Perhaps most alarming is the surveillance capitalism angle. Data brokers collect personal information from apps, websites, and public records, packaging it for sale. Under the third-party doctrine, the government can purchase this data without a warrant, arguing that users “voluntarily” shared it by agreeing to terms of service nobody reads. Age verification databases linking government IDs to social media profiles become yet another data set that can be subpoenaed, breached, sold, or purchased by government agencies through data brokers—without anyone ever going before a judge.
The Data Behind “Protect the Children”
The phrase “protect the children” has become what one analyst called a “skeleton key”—it opens every legislative door. But what do the actual numbers show?

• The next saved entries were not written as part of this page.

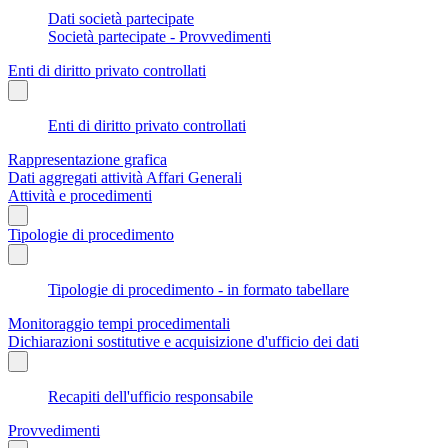
Dati società partecipate
Società partecipate - Provvedimenti
Enti di diritto privato controllati
Enti di diritto privato controllati
Rappresentazione grafica
Dati aggregati attività Affari Generali
Attività e procedimenti
Tipologie di procedimento
Tipologie di procedimento - in formato tabellare
Monitoraggio tempi procedimentali
Dichiarazioni sostitutive e acquisizione d'ufficio dei dati
Recapiti dell'ufficio responsabile
Provvedimenti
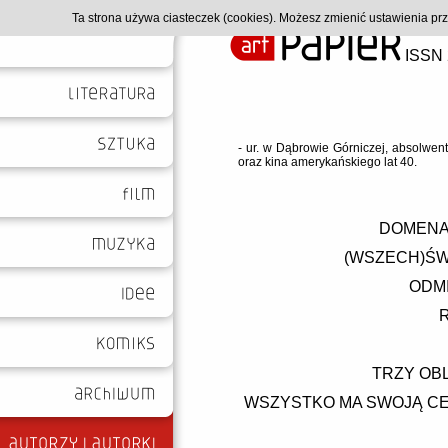
Ta strona używa ciasteczek (cookies). Możesz zmienić ustawienia p
ISSN 
- ur. w Dąbrowie Górniczej, absolwent 
oraz kina amerykańskiego lat 40.
DOMENA 
(WSZECH)ŚWI
ODM
TRZY OBL
WSZYSTKO MA SWOJĄ CEN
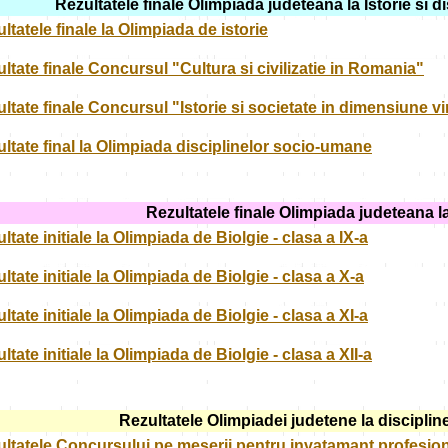
Rezultatele finale Olimpiada judeteana la Istorie si 
ltatele finale la Olimpiada de istorie
ltate finale Concursul "Cultura si civilizatie in Romania"
ltate finale Concursul "Istorie si societate in dimensiune vi
ltate final la Olimpiada disciplinelor socio-umane
Rezultatele finale Olimpiada judeteana l
ltate initiale la Olimpiada de Biolgie - clasa a IX-a
ltate initiale la Olimpiada de Biolgie - clasa a X-a
ltate initiale la Olimpiada de Biolgie - clasa a XI-a
ltate initiale la Olimpiada de Biolgie - clasa a XII-a
Rezultatele Olimpiadei judetene la disciplin
ltatele Concursului pe meserii pentru invatamant profesio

According to FBI and NCMEC data:
- Approximately 200,000 children per year are taken by family members
- About 58,000 are taken by non-family members with a known relationship to the child
- Only approximately 115 per year are “stereotypical kidnappings” by strangers
- That’s less than one in a million among 72 million U.S. children
- In 70% of abduction cases, the abductor had a known relationship with the child
- Stranger abductions account for one percent or less of cases
The danger is overwhelmingly from people the child already knows. Yet the entire surveillance apparatus being proposed is justified by the specter of stranger danger.
What to Watch For
The $375 million verdict is not the story. Watch what happens on May 4th:
- Does Judge Biedscheid mandate identity-based age verification? This would set a precedent requiring government ID to use social media.
- Does the independent monitor framework become a model? Tobacco-style compliance monitors for social media could reshape the industry.

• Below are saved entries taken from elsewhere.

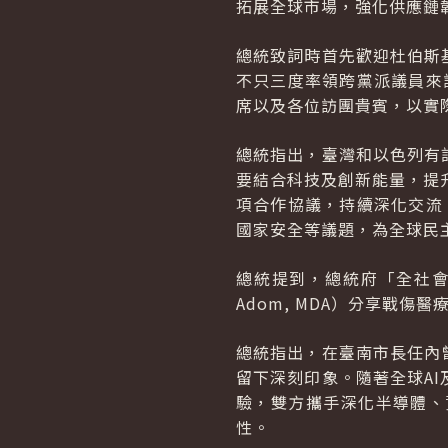
拓展全球市場，強化供應鏈
總統致詞時首先歡迎杜伯斯
不只三度率領跨黨派議員來
席以及各位訪團貴賓，以實
總統指出，臺灣和以色列有
要結合科技及創新能量，提
項合作協議，持續深化交流
國家安全等議題，為全球民
總統提到，總統府「全社會防
Adom, MDA）分享戰
總統指出，在臺南市長任內
留下深刻印象。隨著全球A
驗，雙方攜手深化半導體、
性。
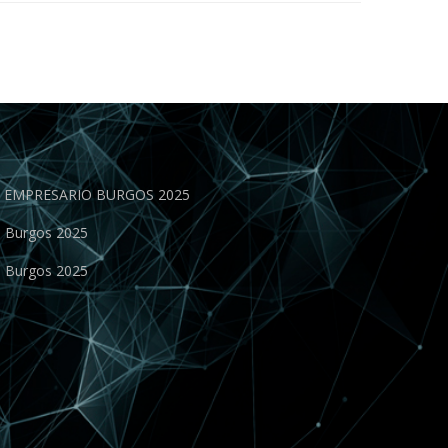
EN EMPRESARIO BURGOS 2025
o Burgos 2025
o Burgos 2025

- Do other states adopt this template? With 40+ similar suits pending, New Mexico’s outcome could cascade nationwide.
Protect Yourself Now
Regardless of what happens in court, you can take steps today:
- Use Signal for encrypted messaging
- Use a VPN for browsing privacy
- Enable two-factor authentication on all accounts
- Read privacy policies and opt out of data collection where possible
- Minimize the personal data you share on platforms
The infrastructure being built in the name of child safety and the infrastructure of surveillance capitalism are converging into the same system. That pattern—broad powers authorized for one purpose, then quietly expanded—has repeated throughout American history, from the Patriot Act to FISA courts. The walls are closing in on digital privacy, and they close fastest on those who can least afford to lose it.